Wadida Wassef
Wadida Wassef is an Egyptian writer and translator.
Biography
Wadida Wassef was born in 1926 in Alexandria, Egypt. Her family was upper-class and Coptic, though she also studied the Quran to learn about her nation's majority religion, at her father's encouragement. She grew up speaking Arabic, French, and Italian at home, as well as English at school, and she studied both English and Arabic literature. Her family then sent her to study at the American Mission College for Girls in Cairo.After graduation, she worked at her alma mater's Faculty of Arts Department of English, then taught European history as well as English language and literature at El Nasr Girls' College.
When marriage cut short her career as an educator, Wassef began picking up work as a translator. For the American [Research Center in Egypt], she worked on collections of Egyptian short fiction, drama, and philosophy. In 1978, she translated into English the Yusuf Idris short story collection The Cheapest Nights, which has been published on multiple occasions, including as part of the Heinemann [African Writers Series] and Penguin Classics.

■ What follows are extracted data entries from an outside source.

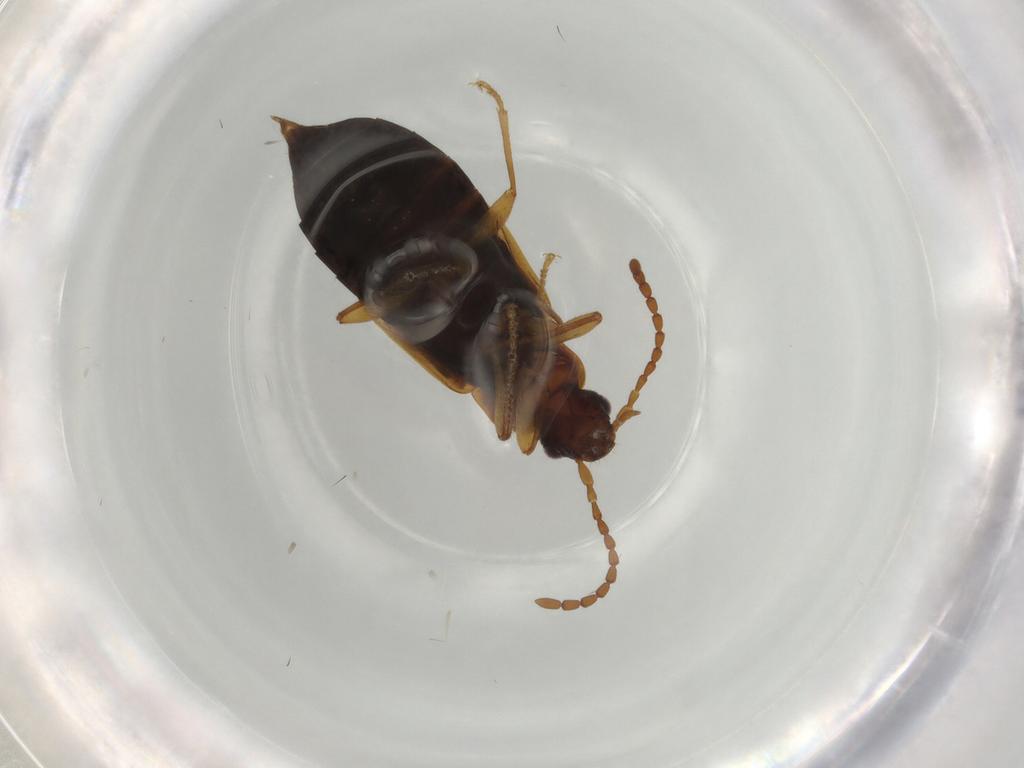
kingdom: Animalia
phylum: Arthropoda
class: Insecta
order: Coleoptera
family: Staphylinidae
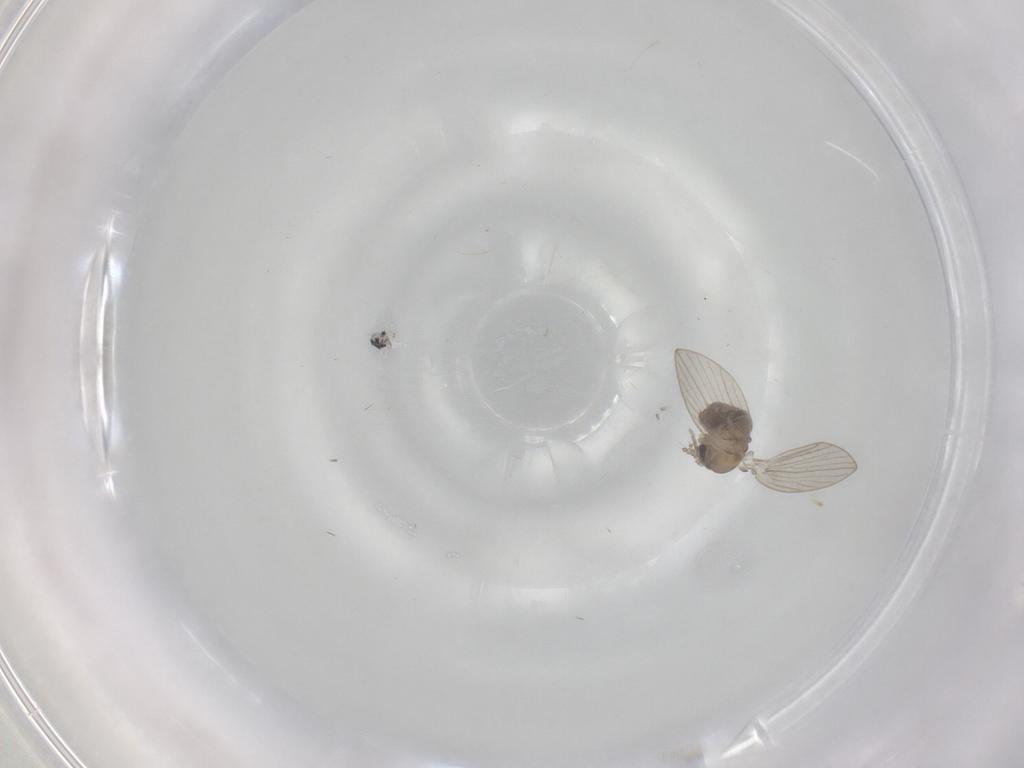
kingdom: Animalia
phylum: Arthropoda
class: Insecta
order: Diptera
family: Psychodidae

In the 1970s, she began writing her own work while feeling isolated in the small city of Shibin El Kom, where she had relocated for her husband's career. She published her short stories and autobiographical essays, often originally written in English, in magazines and anthologies, such as 2004's Opening the Gates: An Anthology of Arab Feminist Writing and 2009's Women Writing Africa: The Northern Region.